Warsaw SeedCamp Event Impressions
During the Warsaw Mini-Seedcamp event a round of 20 startups from across the region had a chance to display their work, get critiqued, get advice and apply for funding. It was a good event and some of the startups were very promising. I participated as one of the mentors and panelists.
The panel discussion mostly revolved around startups addressing the global market, instead of thinking locally. I disagreed with most of the panelists — in my opinion, most companies should think locally and get started in the market they know well. Once their ideas have been shaken down and they know where they’re going, they can expand. Also, not everyone has to have a single global website: if you run a karaoke site, your Polish users won’t have much in common with your Spanish community. It makes more sense to run two separate sites using a common engine and business model.
There are several things I noticed:
- Few people know how to present well. Startup teams really should put much more work into their presentations and their message in general. It wasn’t just about the presentation, but about the message in general — in many cases it took the audience several minutes just to understand what the startup is building.

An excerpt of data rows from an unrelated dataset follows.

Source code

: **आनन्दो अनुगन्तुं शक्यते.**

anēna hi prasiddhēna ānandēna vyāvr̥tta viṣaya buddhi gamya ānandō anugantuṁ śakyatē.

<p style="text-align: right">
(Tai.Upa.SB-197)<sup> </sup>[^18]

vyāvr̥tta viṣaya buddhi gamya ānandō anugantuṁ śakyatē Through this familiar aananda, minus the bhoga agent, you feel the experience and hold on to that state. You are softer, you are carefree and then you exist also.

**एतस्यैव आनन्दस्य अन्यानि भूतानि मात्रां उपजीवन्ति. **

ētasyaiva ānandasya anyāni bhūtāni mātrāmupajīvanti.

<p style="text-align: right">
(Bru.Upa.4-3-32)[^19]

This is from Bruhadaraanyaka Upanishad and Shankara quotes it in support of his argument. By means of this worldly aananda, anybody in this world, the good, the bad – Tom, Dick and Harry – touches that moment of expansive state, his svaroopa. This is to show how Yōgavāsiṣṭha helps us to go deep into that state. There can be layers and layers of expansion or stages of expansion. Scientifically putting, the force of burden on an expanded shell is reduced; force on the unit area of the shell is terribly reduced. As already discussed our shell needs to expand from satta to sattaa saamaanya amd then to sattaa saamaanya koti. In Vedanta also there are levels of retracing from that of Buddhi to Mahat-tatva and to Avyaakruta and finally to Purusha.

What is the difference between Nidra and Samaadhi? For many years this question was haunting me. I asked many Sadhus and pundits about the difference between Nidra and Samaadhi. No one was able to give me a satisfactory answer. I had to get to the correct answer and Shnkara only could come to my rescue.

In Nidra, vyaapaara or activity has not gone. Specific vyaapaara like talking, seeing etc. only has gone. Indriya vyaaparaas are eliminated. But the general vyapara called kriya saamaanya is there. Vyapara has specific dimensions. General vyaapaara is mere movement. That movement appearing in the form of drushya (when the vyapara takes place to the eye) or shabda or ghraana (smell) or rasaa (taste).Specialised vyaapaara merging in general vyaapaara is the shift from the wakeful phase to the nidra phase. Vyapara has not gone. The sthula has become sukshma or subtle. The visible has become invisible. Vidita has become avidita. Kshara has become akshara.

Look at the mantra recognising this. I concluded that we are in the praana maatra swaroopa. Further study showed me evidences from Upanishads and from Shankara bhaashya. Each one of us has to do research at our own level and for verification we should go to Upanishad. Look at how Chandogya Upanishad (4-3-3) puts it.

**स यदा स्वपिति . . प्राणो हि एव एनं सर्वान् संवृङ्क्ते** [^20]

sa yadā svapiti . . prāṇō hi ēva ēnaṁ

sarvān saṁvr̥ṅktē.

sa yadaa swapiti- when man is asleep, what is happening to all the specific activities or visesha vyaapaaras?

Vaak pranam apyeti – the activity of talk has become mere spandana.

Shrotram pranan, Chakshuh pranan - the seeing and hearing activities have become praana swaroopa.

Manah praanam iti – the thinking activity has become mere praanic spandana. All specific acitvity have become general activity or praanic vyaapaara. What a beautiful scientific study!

- Not enough numbers. For almost everyone “having a business model” meant “having an idea of how we can get revenue”. I didn’t see a single startup that did any serious planning. Not even a comparison of costs vs revenue. Now, I know those are early-stage companies, but still — if you want to run a company, you need to think about the business side. Even if you’re wrong, you will have at least thought about it, which will have made your idea sounder.
- Not enough activity. This was a unique chance to have a number of experienced mentors critique startup ideas. If I were participating, I would have googled the mentors, found out about their experience, and prepared a list of questions for each one. During recess, I would also actively seek out people to talk to and network with. Few people actually did that — most founders were rather passive.
I think all of those shortcomings have a cultural background behind. There is a difference between an upbringing in the United States and Europe. Kids in the US learn to be more active and are better prepared for public events. They also get business thinking ingrained into their minds early on. This is not the case in Europe — and even though Poland is likely more entrepreneurial than the West of Europe, people’s backgrounds just aren’t the same.
I was slightly disappointed by the low number of startups: I’m sure the region can do better. I think part of the problem was that many companies saw no value in participating, thinking that since Seedcamp is about funding, and there is only funding to be had in September in London, then there is no point in coming. I’ve seen many great startups that presented their work at Aula Polska meetings, but skipped the mini-SeedCamp event.
I’m looking forward to future events of this kind, not only organized by Seedcamp, but also by others.